75. Jahrestag des Reichstagsbrandes:Formaler Freispruch nach dem Tod

Weil er den Reichstagbrand gelegt haben sollte, richteten die Nazis Marinus van der Lubbe hin. Die Bundesrepublik hob das Urteil - allerdings nur aus formalen Gründen.

Robert Probst

Marinus van der Lubbe wurde am 23. Dezember 1933 im sogenannten Leipziger Reichstagsbrandprozess wegen Hochverrats in Tateinheit mit aufrührerischer Brandstiftung und versuchter einfacher Brandstiftung zum Tode verurteilt. Er wurde wenige Tage vor seinem 25. Geburtstag, am 10. Januar 1934, enthauptet.

Der Kampf von Verwandten und Freunden gegen dieses NS-Unrechtsurteil dauerte 74 Jahre. Erst am 10. Januar 2008 stellte die Bundesanwaltschaft die Aufhebung des Urteils fest.

Bereits wenige Jahre nach dem Ende des Zweiten Weltkriegs hatte sich van der Lubbes Bruder für eine zumindest juristische Wiedergutmachung eingesetzt. Das Berliner Landgericht setzte 1967 jedoch nur eine Milderung der Strafe durch. Der Vorwurf des Hochverrats wurde fallengelassen, für die Brandstiftung wurde posthum eine Zuchthausstrafe von acht Jahren festgesetzt.

Die jetzige Feststellung der Bundesanwaltschaft ist jedoch kein nachträglicher Freispruch, sie geschah aus formalen Gründen. Bezug genommen wird auf das Gesetz zur Aufhebung nationalsozialistischer Unrechtsurteile in der Strafrechtspflege aus dem Jahr 1998.

Demnach beruhte die Verurteilung van der Lubbes auf zwei NS-Vorschriften, die dem Rechtsstaatsprinzip zuwiderliefen. Zum einen wurde durch die Reichstagsbrandverordnung die Todesstrafe für Brandstifter eingeführt, zum anderen war im März 1933 eigens ein Gesetz (Lex van der Lubbe) erstellt worden, wonach diese Strafverschärfung auch für Taten, die vor dem 28. Februar 1933 verübt worden waren, angewendet werden dürfe.

Der Fall van der Lubbe ist juristisch abgeschlossen, historisch aber nicht - denn die Frage nach der Täterschaft wird wohl auch weiterhin immer wieder erörtert werden.

[Gesammelte Daten]
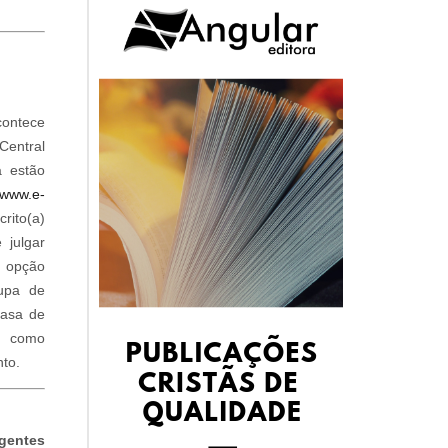
contece
Central
a estão
//www.e-
to(a)
 julgar
á opção
upa de
casa de
m como
nto.
entes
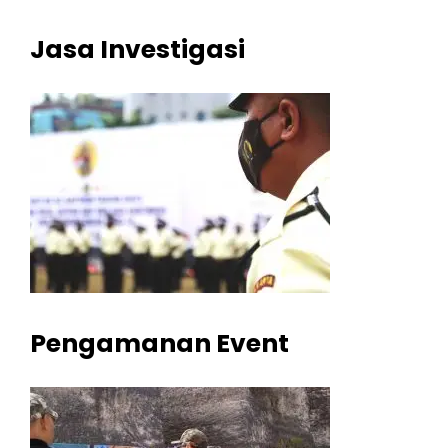
Jasa Investigasi
Pengamanan Event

AUFGABENSTELLUNG » Gib aus dem Artikel über Marinus van der Lubbe den Abschnitt von „Weil er den“ bis einschließlich „Aufhebung des Urteils fest.“ wortgetreu aus. Die Auflistung wird für die Bearbeitung nicht gebraucht.

SCHRIFTLICHE LÖSUNG »
Weil er den Reichstagbrand gelegt haben sollte, richteten die Nazis Marinus van der Lubbe hin. Die Bundesrepublik hob das Urteil - allerdings nur aus formalen Gründen.

Robert Probst

Marinus van der Lubbe wurde am 23. Dezember 1933 im sogenannten Leipziger Reichstagsbrandprozess wegen Hochverrats in Tateinheit mit aufrührerischer Brandstiftung und versuchter einfacher Brandstiftung zum Tode verurteilt. Er wurde wenige Tage vor seinem 25. Geburtstag, am 10. Januar 1934, enthauptet.

Der Kampf von Verwandten und Freunden gegen dieses NS-Unrechtsurteil dauerte 74 Jahre. Erst am 10. Januar 2008 stellte die Bundesanwaltschaft die Aufhebung des Urteils fest.